26 Doch wij moeten op een zeker eiland vervallen.

26 But we must run aground on a certain island.”

27 Als nu de veertiende nacht gekomen was, alzo wij in de Adriatische zee herwaarts en derwaarts gedreven werden, omtrent het midden des nachts, vermoedden de scheepslieden, dat hun enig land naderde.

27 But when the fourteenth night came, as we were being driven about in the Adriatic Sea, about midnight the sailors began to surmise that they were approaching some land.

28 En het dieplood uitgeworpen hebbende, vonden zij twintig vademen; en een weinig voortgevaren zijnde, wierpen zij wederom het dieplood uit, en vonden vijftien vademen;

28 They took soundings and found it to be twenty fathoms; and a little farther on they took another sounding and found it to be fifteen fathoms.

29 En vrezende, dat zij ergens op harde plaatsen vervallen mochten, wierpen zij vier ankers van het achterschip uit, en wensten, dat het dag werd.

29 Fearing that we might run aground somewhere on the rocks, they cast four anchors from the stern and wished for daybreak.

30 Maar als de scheepslieden zochten uit het schip te vlieden, en de boot nederlieten in de zee, onder den schijn, alsof zij uit het voorschip de ankers zouden uitbrengen,

30 But as the sailors were trying to escape from the ship and had let down the ship’s boat into the sea, on the pretense of intending to lay out anchors from the bow,

31 Zeide Paulus tot den hoofdman en tot de krijgsknechten: Indien dezen in het schip niet blijven, gij kunt niet behouden worden.

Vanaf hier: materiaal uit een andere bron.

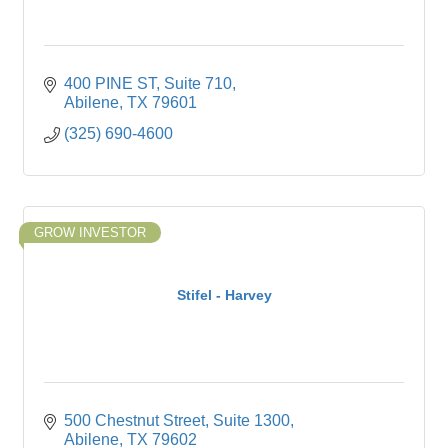
400 PINE ST
Suite 710
Abilene
TX
79601
(325) 690-4600
GROW INVESTOR
Stifel - Harvey
500 Chestnut Street
Suite 1300
Abilene
TX
79602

31 Paul said to the centurion and to the soldiers, “Unless these men remain in the ship, you yourselves cannot be saved.”

32 Toen hieuwen de krijgsknechten de touwen af van de boot, en lieten haar vallen.

32 Then the soldiers cut away the ropes of the ship’s boat and let it fall away.

33 En ondertussen dat het dag zou worden, vermaande Paulus hen allen, dat zij zouden spijze nemen, en zeide: Het is heden de veertiende dag, dat gij verwachtende blijft zonder eten, en niets hebt genomen.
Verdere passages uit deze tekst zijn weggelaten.